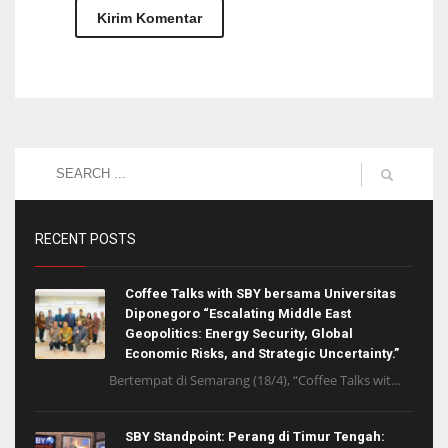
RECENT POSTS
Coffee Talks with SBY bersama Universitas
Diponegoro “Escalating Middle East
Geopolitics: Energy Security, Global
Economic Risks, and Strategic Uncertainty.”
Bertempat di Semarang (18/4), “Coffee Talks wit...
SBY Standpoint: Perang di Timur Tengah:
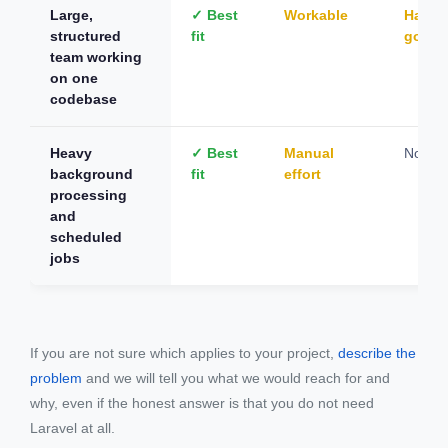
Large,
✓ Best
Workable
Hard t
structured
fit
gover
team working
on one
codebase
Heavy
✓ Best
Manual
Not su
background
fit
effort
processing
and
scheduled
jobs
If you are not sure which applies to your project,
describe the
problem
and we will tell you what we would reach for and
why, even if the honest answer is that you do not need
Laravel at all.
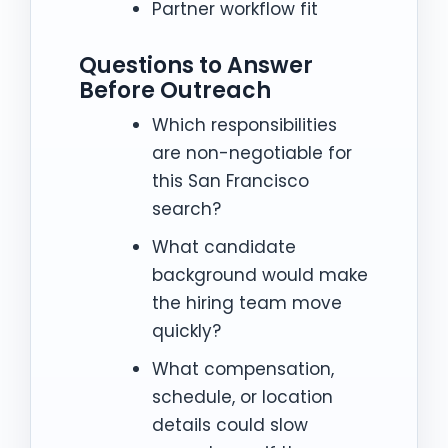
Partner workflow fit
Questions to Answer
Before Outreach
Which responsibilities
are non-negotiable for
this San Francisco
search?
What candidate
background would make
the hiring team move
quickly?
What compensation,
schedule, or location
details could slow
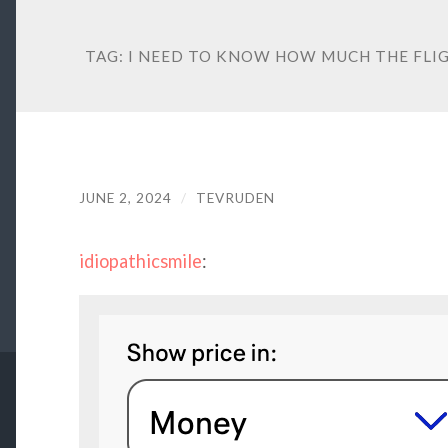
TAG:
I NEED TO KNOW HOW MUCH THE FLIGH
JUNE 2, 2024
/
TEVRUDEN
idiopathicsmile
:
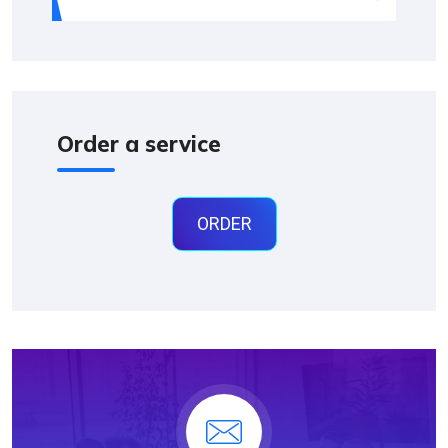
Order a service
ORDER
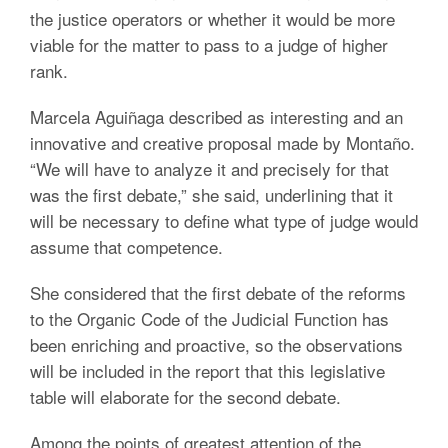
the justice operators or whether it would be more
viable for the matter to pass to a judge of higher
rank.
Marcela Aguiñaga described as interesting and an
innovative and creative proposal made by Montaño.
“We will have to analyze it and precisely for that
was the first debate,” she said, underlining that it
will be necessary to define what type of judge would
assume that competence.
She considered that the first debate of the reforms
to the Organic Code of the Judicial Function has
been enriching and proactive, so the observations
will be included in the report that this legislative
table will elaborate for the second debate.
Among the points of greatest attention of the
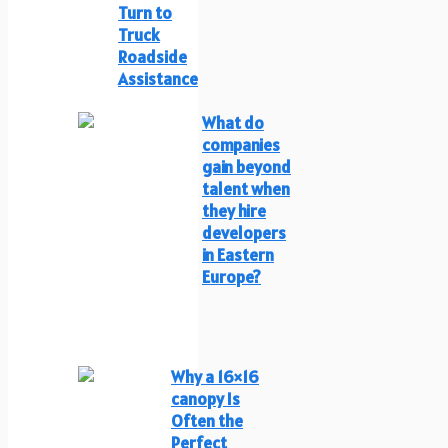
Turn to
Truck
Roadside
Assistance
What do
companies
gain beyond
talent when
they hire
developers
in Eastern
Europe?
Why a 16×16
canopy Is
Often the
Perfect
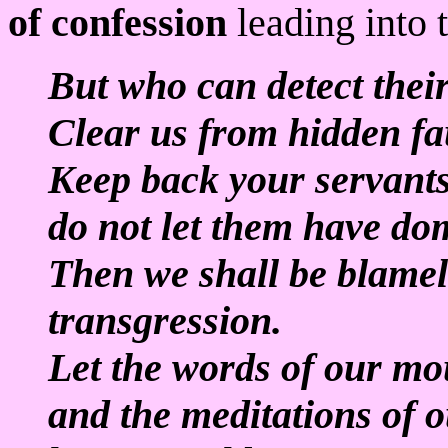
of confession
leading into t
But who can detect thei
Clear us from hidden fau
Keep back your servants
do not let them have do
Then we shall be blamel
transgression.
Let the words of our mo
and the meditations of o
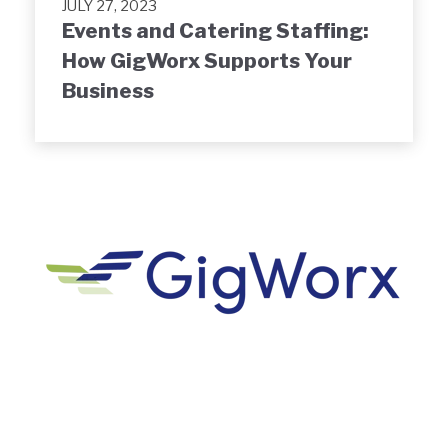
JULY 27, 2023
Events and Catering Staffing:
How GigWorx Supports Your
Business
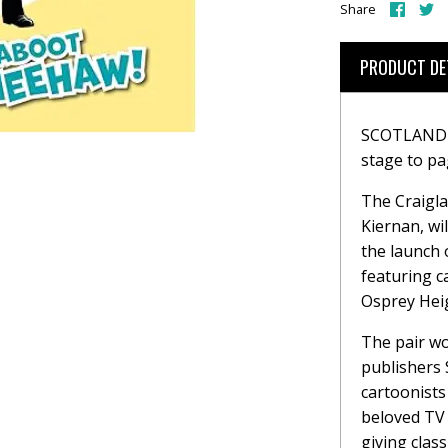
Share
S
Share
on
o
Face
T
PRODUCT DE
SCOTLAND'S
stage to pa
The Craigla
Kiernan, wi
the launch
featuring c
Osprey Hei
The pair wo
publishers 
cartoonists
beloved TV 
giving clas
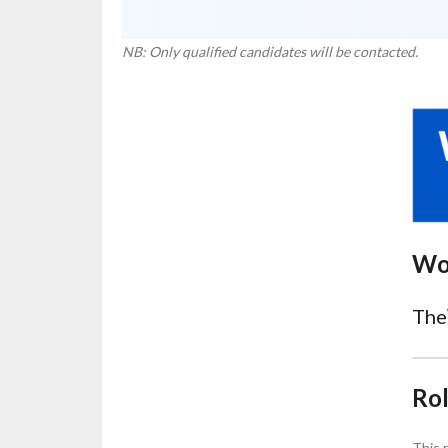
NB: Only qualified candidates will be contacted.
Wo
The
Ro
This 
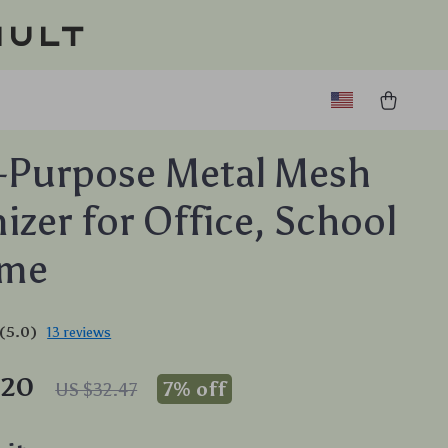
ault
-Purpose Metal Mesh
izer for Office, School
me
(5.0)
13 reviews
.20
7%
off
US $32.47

○ ○ ○ ○ ○ ○ ○

- Work to be completed: Between and including the line above that contains "Coffee Talks with SBY bersama Universitas" and the line that contains "and we will", restate every line word for word. Pictures stay out.

- Problem solution:
Coffee Talks with SBY bersama Universitas
Diponegoro “Escalating Middle East
Geopolitics: Energy Security, Global
Economic Risks, and Strategic Uncertainty.”
Bertempat di Semarang (18/4), “Coffee Talks wit...
SBY Standpoint: Perang di Timur Tengah:
Large,
✓ Best
Workable
Hard t
structured
fit
gover
team working
on one
codebase
Heavy
✓ Best
Manual
Not su
background
fit
effort
processing
and
scheduled
jobs
If you are not sure which applies to your project,
describe the
problem
and we will tell you what we would reach for and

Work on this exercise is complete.